The $1.6-billion package of counter-narcotics aid for Colombia working its way though Congress includes only minor provisions to boost surveillance flights and does nothing to deliver what Wilhelm says he needs most: E-3 AWACS, the Air Force’s largest and most sophisticated radar plane. “Those are the long-reach, long-look airplanes that we need to do the job in the deep source zone,” Wilhelm said.
The nation’s 30 AWACS are in such heavy demand elsewhere that none are permanently assigned to the Southern Command and temporary tours have become increasingly rare since the air campaign in Kosovo last spring.
“We are just way too stretched out between the Balkans, Iraq and North Korea to commit these assets to drug interdiction in South America,” said a senior Air Force official.
Concerned that the Pentagon underestimates the importance of the drug war, McCaffrey wrote Defense Secretary William S. Cohen last month warning that weakened capabilities in Latin America could jeopardize the Colombia effort. The retired army general asked for a commitment to rebuild surveillance capacities, senior officials said.
While declining to discuss the letter, McCaffrey said in an interview that “our ability to get into the Andean ridge has dwindled to about zero.” The White House drug official said he had made it known throughout the administration that “I think we have to get going on this, and if we don’t, we face a potential disaster within three or four years.”
Surveillance flights are essential “because we can’t go in there and fight this ourselves,” a senior administration official said. “The best thing we can give these countries is good intelligence about the source zones so they can get in there and do it themselves, but since last May, that has not been possible.”
Last May, U.S. military forces and law enforcement agencies abandoned Howard Air Base in Panama and lost the use of the long runways and first-class maintenance and supply facilities that for decades had supported U.S. air operations throughout Latin America and the Caribbean. Recognizing its importance to counter-narcotic efforts, the Panamanian government initially indicated a willingness to let Howard continue operating after other U.S. installations were closed when the United States ceded control of the Panama Canal. But early last year, the Panamanians unexpectedly insisted that U.S. forces leave Howard.
More than 2,000 flights a year had been taking off from Howard on drug-related missions, including surveillance flights that allowed Peruvian authorities to target coca fields for eradication and to intercept airplanes carrying cocaine from production labs to embarkation points for shipment to the United States.
Just as the United States planned to shift the surveillance strategy from Peru to Colombia, it found itself obliged to seek a replacement for Howard.

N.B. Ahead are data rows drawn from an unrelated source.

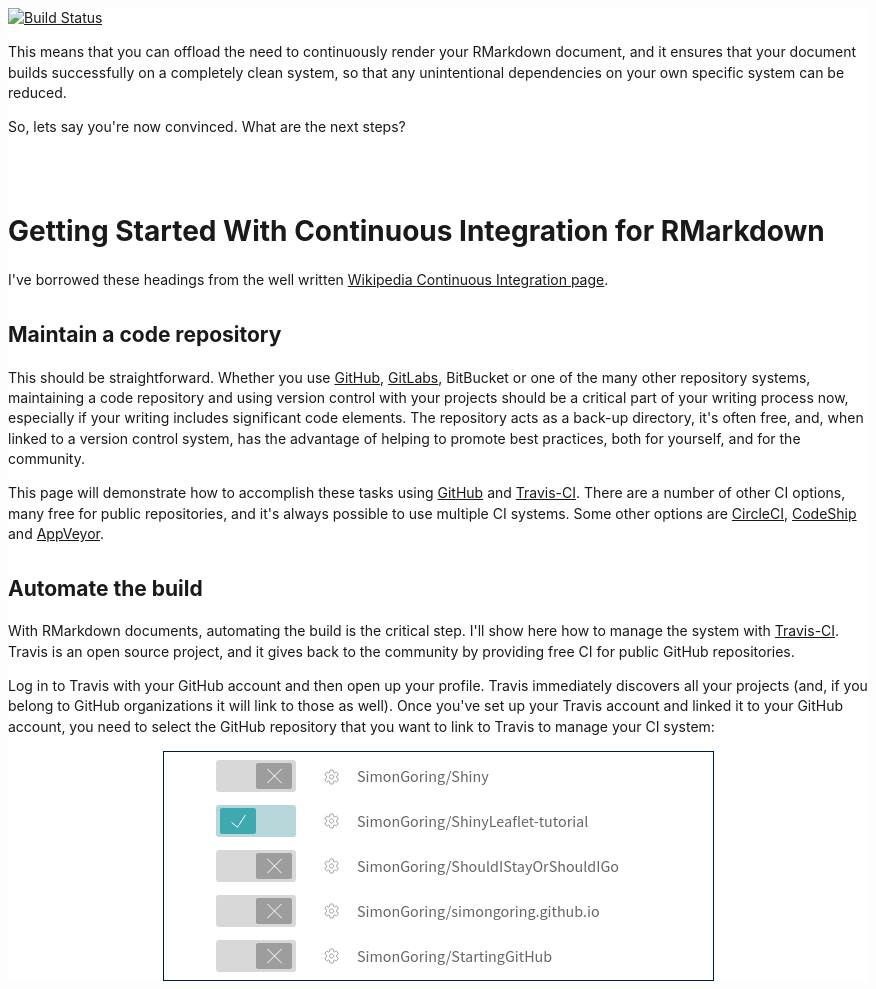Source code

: [![Build Status](https://travis-ci.org/PalEON-Project/stepps-baconizing.svg?branch=master)](https://travis-ci.org/PalEON-Project/stepps-baconizing)

This means that you can offload the need to continuously render your RMarkdown document, and it ensures that your document builds successfully on a completely clean system, so that any unintentional dependencies on your own specific system can be reduced.

So, lets say you're now convinced.  What are the next steps?

<object type="image/svg+xml" data="../images/noun_221915_cc.svg" style="margin-left:auto; margin-right:auto; display:block;width:20%">
  Zombie walking.
  
</object>

<br>

# Getting Started With Continuous Integration for RMarkdown

I've borrowed these headings from the well written [Wikipedia Continuous Integration page](https://en.wikipedia.org/wiki/Continuous_integration).

## Maintain a code repository

This should be straightforward.  Whether you use [GitHub](http://github.com), [GitLabs](http://gitlab.com), BitBucket or one of the many other repository systems, maintaining a code repository and using version control with your projects should be a critical part of your writing process now, especially if your writing includes significant code elements.  The repository acts as a back-up directory, it's often free, and, when linked to a version control system, has the advantage of helping to promote best practices, both for yourself, and for the community.

This page will demonstrate how to accomplish these tasks using [GitHub](http://github.com) and [Travis-CI](https://travis-ci.org).  There are a number of other CI options, many free for public repositories, and it's always possible to use multiple CI systems.  Some other options are [CircleCI](https://circleci.com/), [CodeShip](https://codeship.com/) and [AppVeyor](https://www.appveyor.com/).

## Automate the build

With RMarkdown documents, automating the build is the critical step.  I'll show here how to manage the system with [Travis-CI](https://travis-ci.org/).  Travis is an open source project, and it gives back to the community by providing free CI for public GitHub repositories. 

Log in to Travis with your GitHub account and then open up your profile.  Travis immediately discovers all your projects (and, if you belong to GitHub organizations it will link to those as well).  Once you've set up your Travis account and linked it to your GitHub account, you need to select the GitHub repository that you want to link to Travis to manage your CI system:

<img src="../images/travis_select.png" style = "border:1px solid #021a40;margin-left:auto; margin-right:auto; display:block;">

Southern Command and the State Department tried to fill the gap by borrowing space at several airfields.
In recent months, Customs Service radar planes and Air National Guard F-16s have flown out of airports on Curacao and Aruba, two islands in the southern Antilles, to track smugglers crossing the Caribbean in boats or airplanes.
Surveillance of the cocaine-producing regions in Colombia, Peru and Bolivia was to be based out of a military airfield in Manta, Ecuador--a Pacific port roughly midway between the coca-growing regions in Colombia and Peru.
“From Manta and only from Manta can we reach down and cover the deep southern portion of the source zone,” said Wilhelm, promoting the Colombia aid package on Capitol Hill.
But the airfield, which had been a training base for Ecuadorean military helicopter pilots, lacked even basic maintenance, storage, safety and navigational facilities and the runway was in disrepair and too short for big jets such as AWACS.
Republican leaders in Congress last year refused to authorize funding for initial improvements at Manta, arguing the Clinton administration had mishandled the negotiations for Howard and failed to secure a long-term agreement with Ecuador for use of Manta.